Rules of javelin
The javelin athletes competed either in ekebolon (throwing the javelin farther away) or in stohastikon (aiming at a particular target).
Ekebolon javelin throw
This type of javelin throw took place at the Stadium, and according to several representations on pots the athlete began his attempt from a fixed point, probably the starting line of the track, before throwing the javelin. The latter had to fall within an area defined on three sides whereas if the javelin landed outside the predetermined area, the throw was invalid. The throws were noted with a small pole.

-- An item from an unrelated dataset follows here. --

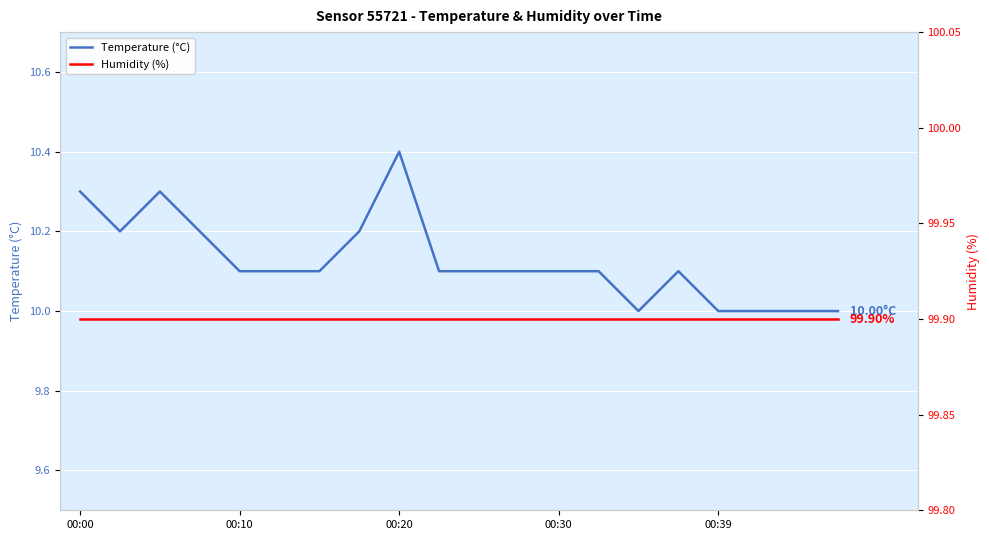

Between 5 and 7, which series saw the biggest shift?

Temperature (°C)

The technique of throwing was similar to the one used by the athletes today, while the only difference was in the use of the thong. First the athlete tied the thong as tightly as possible, tried it several times, and put his index and middle finger into the loop of the thong. Before beginning the run-up, he pushed the javelin back with his left hand to tighten the thong and to grip it with his right hand. Then, while holding the javelin, the athlete turned his body in the direction of the throw and started the run-up. A few steps before throwing the javelin, he pulled his right arm back, turned his body and head to the right, crossed his right foot in front of the left and drew his left arm back so that he could turn more easily. Then, slightly bending his knees, he stretched his left leg in order to stop his movement so that he didn't cross the line. From this final position he would throw the javelin as far as he could.
Throwing the javelin at a target was mostly performed on horseback. In this event, the athlete had to aim his javelin at a round target, often a shield, while riding a horse. The horse's movement affected the rider's steadiness and limited the control he had over his movements. The rider should achieve complete coordination of the horse's gallop and the movement of his hand while keeping his eyes focused on the target. The stohastikon javelin throw was one of the main events of the Panathenaic and the Heraian Games.